One of the key elements in conducting surveys and other data gathering methods is efficiency. It is important to utilize money, time and effort in the most efficient way possible to achieve success in performing surveys, especially those that require a large number of participants. To promote efficiency in conducting surveys, researchers usually perform a pilot survey.
Conducting a pilot survey prior to the actual, large-scale survey presents many benefits and advantages for the researcher. One of these is the exploration of the particular issues that may potentially have an antagonistic impact on the survey results. These issues include the appropriateness of questions to the target population.
A pilot survey also tests the correctness of the instructions to be measured by whether all the respondents in the pilot sample are able to follow the directions as indicated.

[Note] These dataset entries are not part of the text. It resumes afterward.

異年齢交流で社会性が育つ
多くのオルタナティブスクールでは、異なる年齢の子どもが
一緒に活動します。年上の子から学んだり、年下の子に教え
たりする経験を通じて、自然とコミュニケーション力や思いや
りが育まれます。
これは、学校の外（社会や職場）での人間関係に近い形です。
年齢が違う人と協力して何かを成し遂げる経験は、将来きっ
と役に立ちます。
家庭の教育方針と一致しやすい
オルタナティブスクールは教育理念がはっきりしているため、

It also provides better information on whether the type of survey is effective in fulfilling the purpose of the study. Practically speaking, pilot surveys save financial resources because if errors are found in the questionnaire or interview early on, there would be a lesser chance of unreliable results or worse, that you would need to start over again after conducting the survey.
All in all, the main objective of a pilot study is to determine whether conducting a large-scale survey is worth the effort.
There are two types of pilot survey according to organization – external and internal. An external pilot survey intends to administer the questionnaire to a small group of target participants who will not be included in the main survey. On the other hand, an internal pilot survey will consider the respondents in the pilot as the first participants in the main survey.
B. According to Respondent Participation
There are two types of pilot survey according to the participation of the respondents – undeclared and participatory. In an undeclared pilot survey, you administer the survey to a certain number of respondents as if it is the real and full scale survey, not a pretest one. On the other hand, participatory pilot surveys involve informing the respondents that they are in the pre-test phase. The respondents are to be asked what they can say about the questionnaire, specifically their reactions, comments and suggestions. For instance, you may ask them about how clear the instructions are or which questions are hard to answer. Converse and Presser (1986) recommend using the participatory pilot survey first, and then conducting the undeclared pilot.
The Results of a Pilot Survey
After obtaining and analyzing the results of the pilot survey, logistical, technical and other issues or problems can be addressed. The questionnaire or interview format can be revised, or the type of survey may be altered into a more suitable one. After the revision of the survey, the researcher may opt to conduct a second pilot survey to determine whether the errors and issues are effectively solved. If the problems were minor, then the large-scale survey can be executed.